Je me différencie surtout parce que les autres sont particulièrement mauvais ! Non sérieusement, peut-être par mes méthodes de travail : j’ai pris une voie un peu laborieuse, où il n’y a pas de « Control + Z », pas de gomme magique. Je travaille sur de vrais tableaux anciens que je détourne avec une technique illusionniste.

Je me retrouve entièrement dans ce travail : être irrévérencieux alors que j’essaie de sauver le tableau du purgatoire. Certains diront que peu importe l’outil, peu importe que l’image ait été faite sur Photoshop ou à l’huile, du moment que l’image fonctionne. C’est vrai en partie. Mais ce serait passer à côté de beaucoup de choses essentielles.

Sans faire le vieux réac’ (je n’ai que la trentaine), comparer la plupart des choses produites actuellement en imagerie numérique avec de la peinture, c’est comme comparer le vrai sexe à des plaisirs solitaires, ou une béarnaise faite maison avec de la sauce industrielle. Mais que voulez-vous ma pauvre dame, il y aura toujours plus d’acheteurs que de connaisseurs…

  • Quel a été ton dernier effet « waouh » ?

◆ Données recueillies:
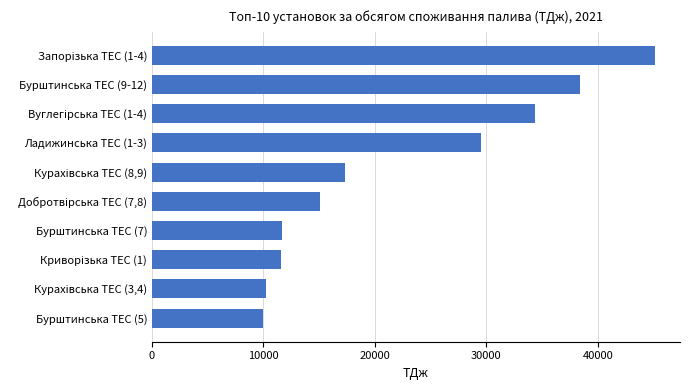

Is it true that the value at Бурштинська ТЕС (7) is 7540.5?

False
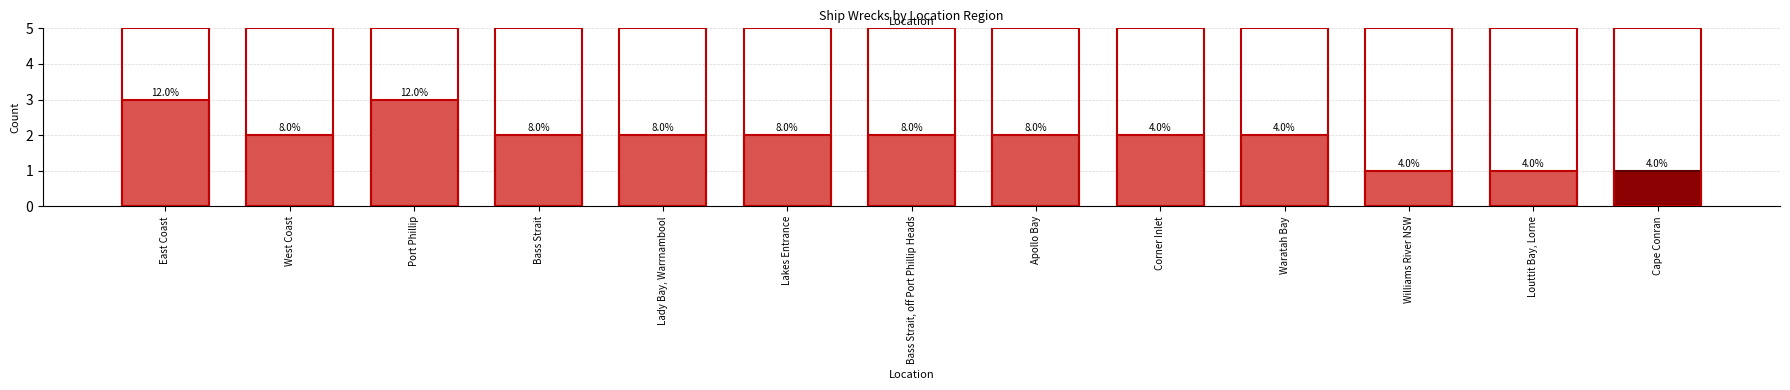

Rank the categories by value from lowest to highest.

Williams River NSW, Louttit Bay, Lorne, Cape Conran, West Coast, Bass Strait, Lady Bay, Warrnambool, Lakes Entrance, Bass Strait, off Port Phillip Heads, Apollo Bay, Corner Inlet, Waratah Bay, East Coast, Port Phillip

◆ Complétez ce qui suit:
1. D'après le texte fourni, sur quoi la personne qui s'exprime travaille-t-elle ?
2. Écrivez la suite du texte fourni sur le détournement de tableaux anciens, en commençant après sa dernière phrase.

◆ Corrigé des exercices:
1. Sur de vrais tableaux anciens, détournés avec une technique illusionniste.

2.
New-York, l’été dernier. J’ai pu ressentir une vraie énergie dans cette ville, ce sentiment où tout paraît possible, trop peut-être. Là-bas, le travail procure de la fierté, tout le monde est dans le même bateau et tous rament comme des dingues. Que ce soit dans des «no-go zones » ou dans les jolis quartiers de Manhattan, on y croise toute sorte de profils : un vendeur de hot-dogs payé 3 $ et fier de son business qu’il a monté tout seul à force d’économies, un créa’ qui a tout plaqué même la drogue pour lancer sa ligne de mobilier de bureau estampillé « Vegan Friendly », etc. On a l’impression qu’il y a un ascenseur social qui fonctionne (dans les 2 sens). Je leur ai du coup piqué la formule du « pop-up store » pour mon expo galerie Vivienne : l’idée d’adapter des outils de l’industrie du tourisme pour une petite expo.

En repensant à ce que je viens de vous dire dans l’interview, je me dis : « Heureusement, mes tableaux sont beaucoup moins chiants que moi ! »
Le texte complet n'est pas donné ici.